Companies are able to generate, collect and store large amounts of data, both about their production processes as well as internal and external operations. To this large mass of data are added information from third parties and data obtained through mergers or acquisitions. Thus, the use of Artificial Intelligence can offer the company an opportunity to differentiate itself and defend its business.

However, it is worth noting that the use of data raises ethical questions that should be adequately addressed. It is expected that new regulations will be created in the coming years. In each case, relevant aspects need to be addressed, such as privacy, data quality, integration, ethics and the possibility of bias in the predictive model.

Beyond the portfolio of opportunities, data and technology, people are equally as important to the success of Digital Transformation. Insecurity and natural resistance to change can become significant obstacles to transformation, since they can change the way people interact, their tasks and impact work demand.

Digital Transformation changes processes and the way things are done. In some cases, it requires internal reorganization and a deep understanding of the business and needs of the company and its customers. Human capital and a culture of engagement can facilitate the breaking of barriers and enable successful implementation of Digital Transformation.

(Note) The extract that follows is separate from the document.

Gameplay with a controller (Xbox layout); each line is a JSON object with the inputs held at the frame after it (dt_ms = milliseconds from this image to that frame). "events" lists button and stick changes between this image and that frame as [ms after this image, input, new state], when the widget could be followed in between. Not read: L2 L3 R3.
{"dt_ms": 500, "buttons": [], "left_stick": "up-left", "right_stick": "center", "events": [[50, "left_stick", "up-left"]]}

This process is more natural when the company has a culture that favors learning and experimentation. Thus, employees will feel more prepared and safer for a less traumatic adaptation.

Although it is data-centric and based on the use of digital tools, Digital Transformation is guided by a continuous effort to generate value, not by technology itself. The dynamics of building the first projects brought up new ideas, continuing the transformation motion and driving the iterative cycle of Digital Transformation.

 

Conclusion

Since it is a type of innovation that occurs at the level of the organization, through Digital Transformation, a company can define a new market niche and innovate incrementally or even redefine the nature of its business, its mission, vision, values.

Several factors can drive Digital Transformation in a company, such as: improvements in customer experience; opportunities and demands in new markets; competitive pressure; regulatory compliment; proactive investment to resist disruption; business performance decline; and, internally, we can mention the evolution in employee behavior and preferences.

Faced with the current scenario — with the newly arrived pandemic caused by COVID-19 — the demand for new models of operation, new services and experiences has accelerated. Companies that can identify opportunities within this scenario and respond quickly will come out ahead. Therefore, the strategy to success is to be able to experiment and learn quickly. In this universe of possibilities, the bottlenecks are management, human resources for implementation and creativity.

Much like previous technological revolutions, Digital Transformation will be a divisive milestone of major changes in the world economy. It will have significant impacts on work and society as a whole. New opportunities will be created, but many jobs will be extinguished. Challenges must be addressed and worked to mitigate undesirable effects, predictable or otherwise.

Thus, Digital Transformation can happen in a myriad of ways. Several sectors have benefited from it. Virtually any industry can take advantage of learning from data to transform its processes and businesses. The fact is that, when faced with this reality, rethinking the company in the light of this innovation process can be a condition for a business to survive.